Task instructions: Rewrite every line of the material below, swapping "common name" for "vernacular name" and leaving everything else unchanged. Omit the pictures.

Given data:
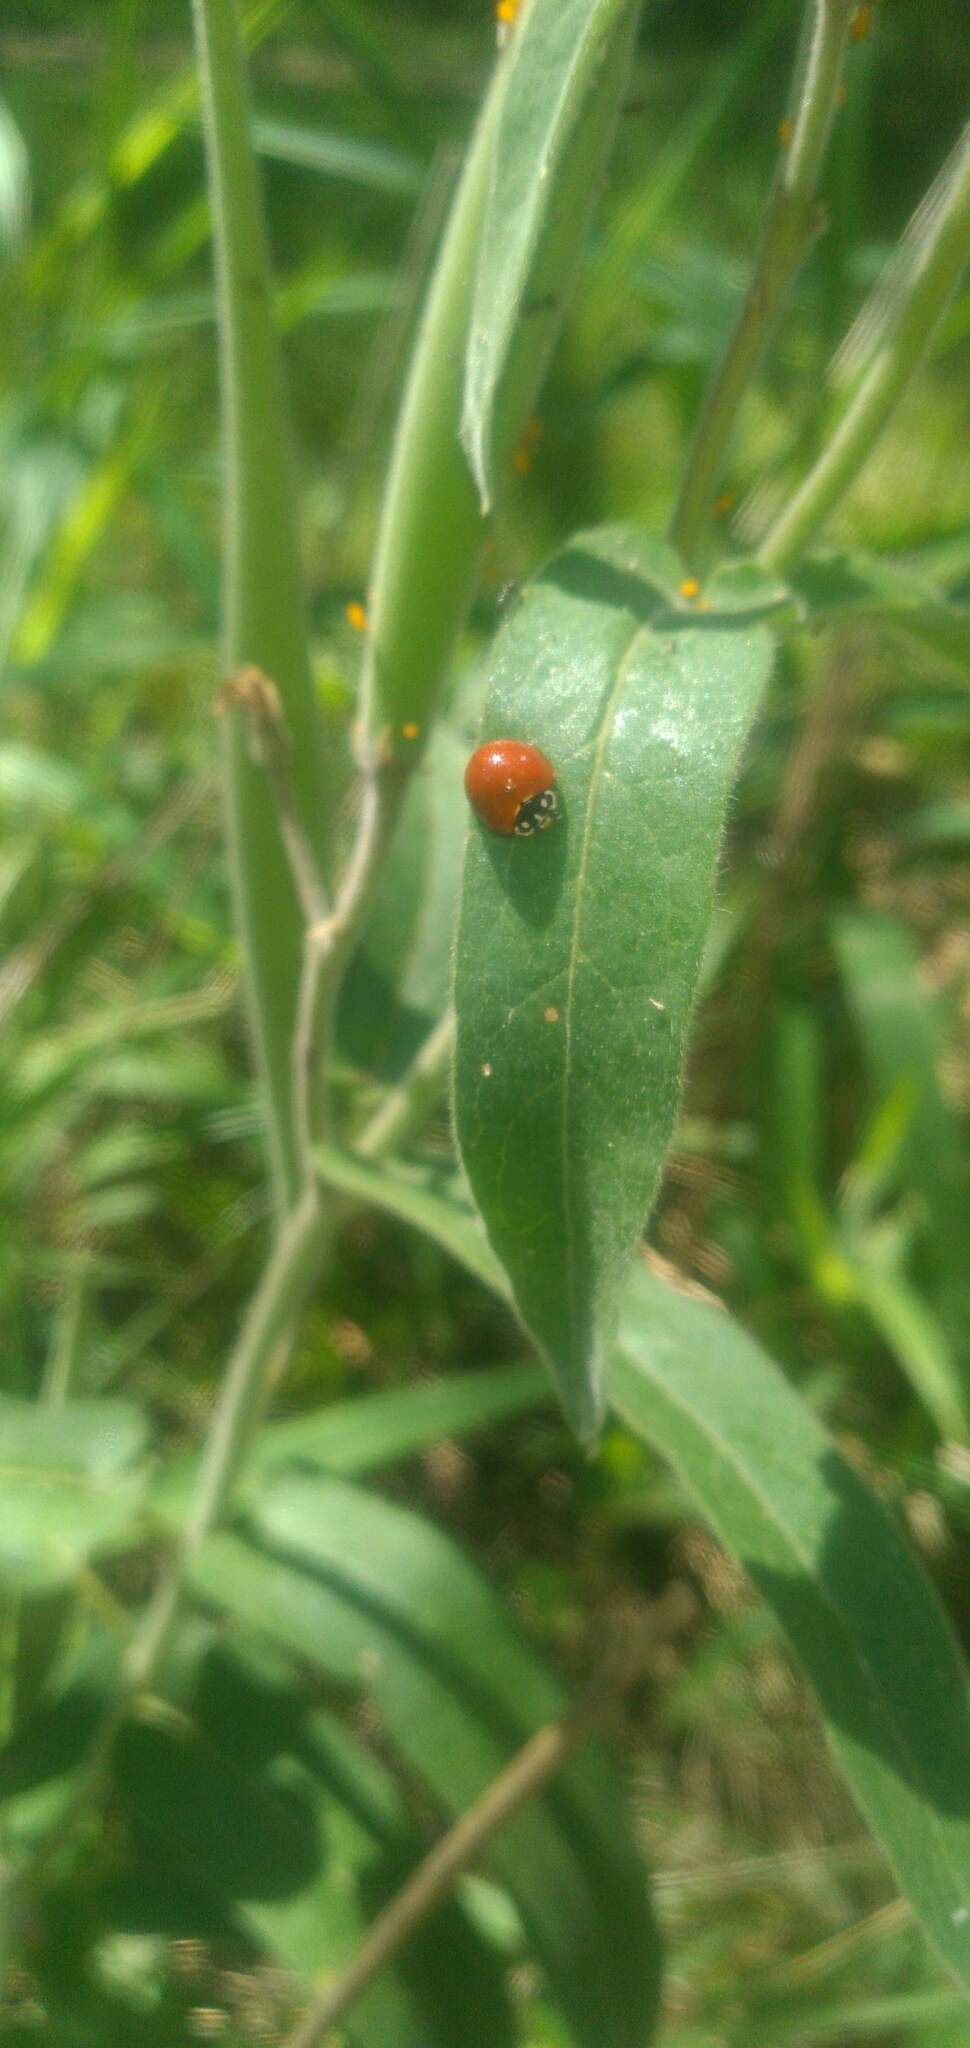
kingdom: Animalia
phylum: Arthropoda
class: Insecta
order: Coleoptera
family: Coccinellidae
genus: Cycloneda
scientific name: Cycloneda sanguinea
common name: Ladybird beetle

Completed task:
kingdom: Animalia
phylum: Arthropoda
class: Insecta
order: Coleoptera
family: Coccinellidae
genus: Cycloneda
scientific name: Cycloneda sanguinea
vernacular name: Ladybird beetle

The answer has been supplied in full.